Education-Formation

Nouvelle campagne lancée contre l’homophobie

Témoignages.re / 29 janvier 2019

Des flyers avec le slogan "tous égaux, tous alliés" seront distribués dans tous les établissements du second degré, par le ministère de l’Éducation. L’objectif sensibiliser à l’homophobie et la transphobie dans tous les collèges et lycées.

"Depuis le mois de septembre, on a observé une certaine recrudescence [des actes homophobes], c’est la raison pour laquelle nous lançons cette campagne", a indiqué le ministre de l’Éducation, Jean-Michel Blanquer au micro d’Europe 1, ce matin. "Ça dit quelque chose de la violence de notre société (...). L’école doit être en première ligne pour lutter contre cela".

"Ca suffit !", peut-on lire sur les posters et "flyers" qui seront distribués dans tous les établissements du second degré. Les lettres noires et couleur arc-en-ciel barrent différentes formes de discriminations inscrites en arrière-plan.
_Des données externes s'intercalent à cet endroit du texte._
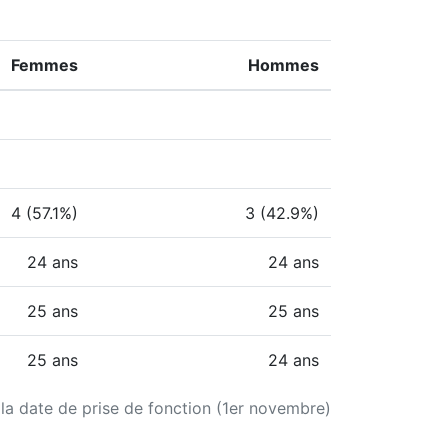
Femmes
Hommes
4 (57.1%)
3 (42.9%)
24 ans
24 ans
25 ans
25 ans
25 ans
24 ans
 la date de prise de fonction (1er novembre)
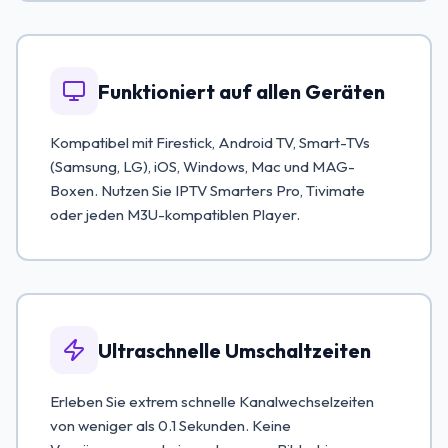
Funktioniert auf allen Geräten
Kompatibel mit Firestick, Android TV, Smart-TVs
(Samsung, LG), iOS, Windows, Mac und MAG-
Boxen. Nutzen Sie IPTV Smarters Pro, Tivimate
oder jeden M3U-kompatiblen Player.
Ultraschnelle Umschaltzeiten
Erleben Sie extrem schnelle Kanalwechselzeiten
von weniger als 0.1 Sekunden. Keine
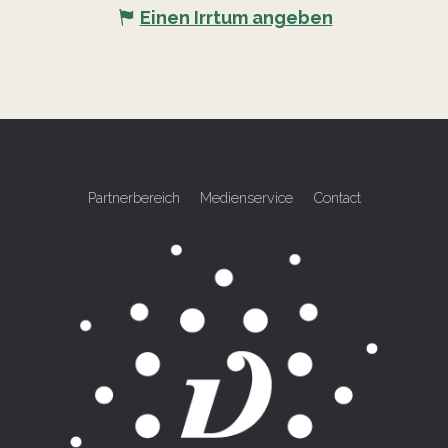
Einen Irrtum angeben
Partnerbereich
Medienservice
Contact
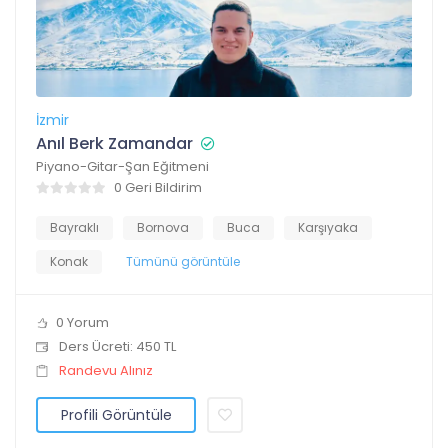
İzmir
Anıl Berk Zamandar
Piyano-Gitar-Şan Eğitmeni
0 Geri Bildirim
Bayraklı
Bornova
Buca
Karşıyaka
Konak
Tümünü görüntüle
0 Yorum
Ders Ücreti: 450 TL
Randevu Alınız
Profili Görüntüle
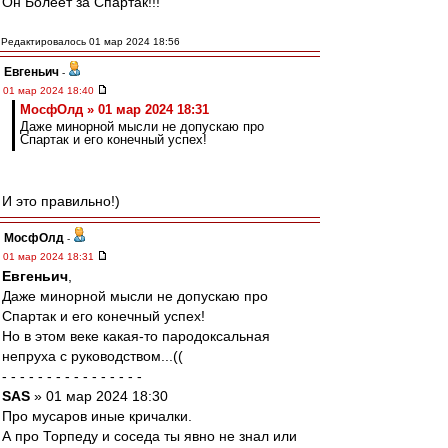
Он Болеет за Спартак!!!
Редактировалось 01 мар 2024 18:56
Евгеньич
-
01 мар 2024 18:40
МосфОлд » 01 мар 2024 18:31
Даже минорной мысли не допускаю про
Спартак и его конечный успех!
И это правильно!)
МосфОлд
-
01 мар 2024 18:31
Евгеньич
,
Даже минорной мысли не допускаю про
Спартак и его конечный успех!
Но в этом веке какая-то пародоксальная
непруха с руководством...((
- - - - - - - - - - - - - - - -
SAS
» 01 мар 2024 18:30
Про мусаров иные кричалки.
А про Торпеду и соседа ты явно не знал или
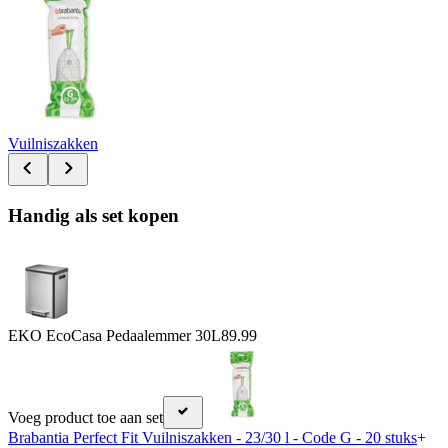
Vuilniszakken
Handig als set kopen
EKO EcoCasa Pedaalemmer 30L
89.99
Voeg product toe aan set
Brabantia Perfect Fit Vuilniszakken - 23/30 l - Code G - 20 stuks
+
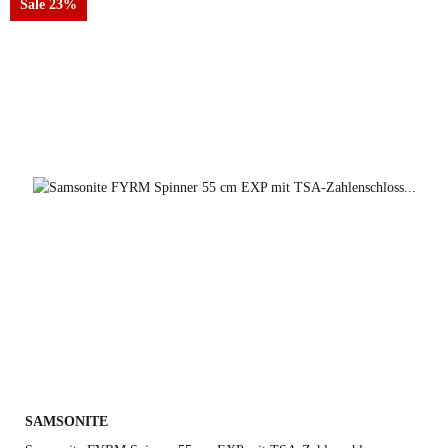
Sale 23%
steel blue
deep green
graphite
SAMSONITE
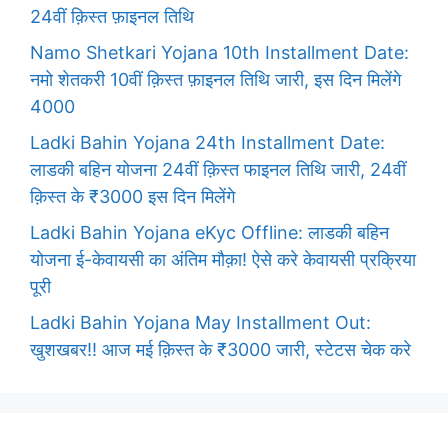
24वीं क़िस्त फ़ाइनल तिथि
Namo Shetkari Yojana 10th Installment Date:
नमो शेतकरी 10वीं क़िस्त फ़ाइनल तिथि जारी, इस दिन मिलेंगे
4000
Ladki Bahin Yojana 24th Installment Date:
लाडकी बहिन योजना 24वीं क़िस्त फाइनल तिथि जारी, 24वीं
क़िस्त के ₹3000 इस दिन मिलेंगे
Ladki Bahin Yojana eKyc Offline: लाडकी बहिन
योजना ई-केवायसी का अंतिम मौक़ा! ऐसे करे केवायसी प्रक्रिया
पूरी
Ladki Bahin Yojana May Installment Out:
खुशखबर!! आज मई क़िस्त के ₹3000 जारी, स्टेटस चेक करे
Avec un slogan : "tous égaux, tous alliés".

Des brochures permettront à qui le souhaite de savoir comment s’engager au quotidien et devenir un "allié" des jeunes LGBT. Un guide d’accompagnement pour les équipes pédagogiques sera accessible en ligne dès le début de la semaine prochaine, et un service d’écoute et d’aide à distance – ecoute.contrelhomophobie.org – accessible par téléphone (0.810.20.30.40 ou 01.41.83.42.81, tous les jours de 8h à 23h), par courrier électronique et par chat.

"Les insultes homophobes, souvent banalisées, demeurent particulièrement fortes : "18% des lycéens ou étudiants LGBT déclarent avoir été insultés au cours des 12 derniers mois", souligne le ministère, citant une étude de l’IFOP réalisée en 2018.

"Une enquête récente sur la santé des mineurs LGBT scolarisés révèle, en particulier chez les jeunes se définissant comme trans, un fort niveau d’appréhension face à l’école : l’expérience scolaire est perçue comme ’mauvaise’ ou ’très mauvaise’ par 72% d’entre eux", ajoute-t-il.

SOS Homophobie, qui fait de la sensibilisation en milieu scolaire, a constaté en 2017 une hausse de 38% des signalements "d’actes LGBTphobes en milieu scolaire". Les conséquences sur les enfants sont généralement le repli sur soi, l’échec scolaire, le décrochage, pouvant aller parfois jusqu’à des comportements suicidaires.

Le risque de tentative de suicide reste quatre fois plus élevé chez les jeunes LGBT que dans le reste de la population, d’après SOS Homophobie.

"’PD’ demeure la première insulte prononcée dans les cours de récréation", a indiqué à l’Agence France Presse, le président de l’association, Joël Deumier, qui évoque aussi "harcèlement, brimades et moqueries". Il se félicite que, pour la première fois, le mot "transphobie" apparaisse dans une campagne à l’école.